- [WORK INSTRUCTION]:
Reproduce the lines running from the start of the records through the line containing "Artista brasileiro leva instalação inédita à", swapping "lange Ärmel" for "kurze Ärmel" and changing nothing else.

Start of ENTRIES SHOWN

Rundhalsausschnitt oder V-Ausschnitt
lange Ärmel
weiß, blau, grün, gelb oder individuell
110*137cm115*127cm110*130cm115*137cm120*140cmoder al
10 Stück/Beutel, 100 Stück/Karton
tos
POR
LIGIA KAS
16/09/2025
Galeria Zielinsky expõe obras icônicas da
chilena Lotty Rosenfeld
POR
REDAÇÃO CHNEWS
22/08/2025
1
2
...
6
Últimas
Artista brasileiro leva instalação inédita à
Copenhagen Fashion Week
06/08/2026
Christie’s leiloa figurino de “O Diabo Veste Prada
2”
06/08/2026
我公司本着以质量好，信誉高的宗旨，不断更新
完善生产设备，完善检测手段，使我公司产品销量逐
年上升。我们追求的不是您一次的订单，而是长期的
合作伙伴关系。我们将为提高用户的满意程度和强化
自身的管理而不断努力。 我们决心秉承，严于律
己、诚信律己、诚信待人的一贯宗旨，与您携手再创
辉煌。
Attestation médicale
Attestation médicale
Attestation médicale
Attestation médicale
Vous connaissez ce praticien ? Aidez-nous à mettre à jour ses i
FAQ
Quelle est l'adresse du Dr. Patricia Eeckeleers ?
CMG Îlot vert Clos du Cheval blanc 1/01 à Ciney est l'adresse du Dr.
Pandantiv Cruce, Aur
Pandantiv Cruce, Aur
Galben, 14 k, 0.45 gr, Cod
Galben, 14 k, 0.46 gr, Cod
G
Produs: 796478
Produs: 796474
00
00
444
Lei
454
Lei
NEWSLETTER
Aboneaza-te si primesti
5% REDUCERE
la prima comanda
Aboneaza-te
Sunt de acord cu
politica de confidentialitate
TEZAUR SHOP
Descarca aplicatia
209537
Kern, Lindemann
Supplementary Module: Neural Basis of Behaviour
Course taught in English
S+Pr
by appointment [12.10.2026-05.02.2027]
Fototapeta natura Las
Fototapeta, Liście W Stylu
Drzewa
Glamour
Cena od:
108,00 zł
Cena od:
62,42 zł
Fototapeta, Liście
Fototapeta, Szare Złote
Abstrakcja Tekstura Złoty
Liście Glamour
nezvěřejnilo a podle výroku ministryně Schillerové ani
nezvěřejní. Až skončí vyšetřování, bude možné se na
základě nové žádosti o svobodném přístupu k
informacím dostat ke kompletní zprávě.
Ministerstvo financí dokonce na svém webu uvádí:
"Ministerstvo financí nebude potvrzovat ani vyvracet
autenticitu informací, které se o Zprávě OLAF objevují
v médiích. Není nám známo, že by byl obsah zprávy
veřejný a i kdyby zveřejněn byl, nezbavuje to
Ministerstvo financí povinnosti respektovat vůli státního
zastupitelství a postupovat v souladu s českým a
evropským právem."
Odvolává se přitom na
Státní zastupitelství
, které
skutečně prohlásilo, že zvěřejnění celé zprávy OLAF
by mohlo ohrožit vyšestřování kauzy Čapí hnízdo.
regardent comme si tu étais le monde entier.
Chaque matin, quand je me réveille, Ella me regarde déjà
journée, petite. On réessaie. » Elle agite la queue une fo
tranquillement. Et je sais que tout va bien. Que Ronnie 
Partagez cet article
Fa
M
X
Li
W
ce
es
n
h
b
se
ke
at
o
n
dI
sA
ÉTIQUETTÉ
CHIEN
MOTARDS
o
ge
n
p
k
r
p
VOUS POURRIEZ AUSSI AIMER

End of ENTRIES SHOWN

- [SOLUTION TO THIS TASK]:
Rundhalsausschnitt oder V-Ausschnitt
kurze Ärmel
weiß, blau, grün, gelb oder individuell
110*137cm115*127cm110*130cm115*137cm120*140cmoder al
10 Stück/Beutel, 100 Stück/Karton
tos
POR
LIGIA KAS
16/09/2025
Galeria Zielinsky expõe obras icônicas da
chilena Lotty Rosenfeld
POR
REDAÇÃO CHNEWS
22/08/2025
1
2
...
6
Últimas
Artista brasileiro leva instalação inédita à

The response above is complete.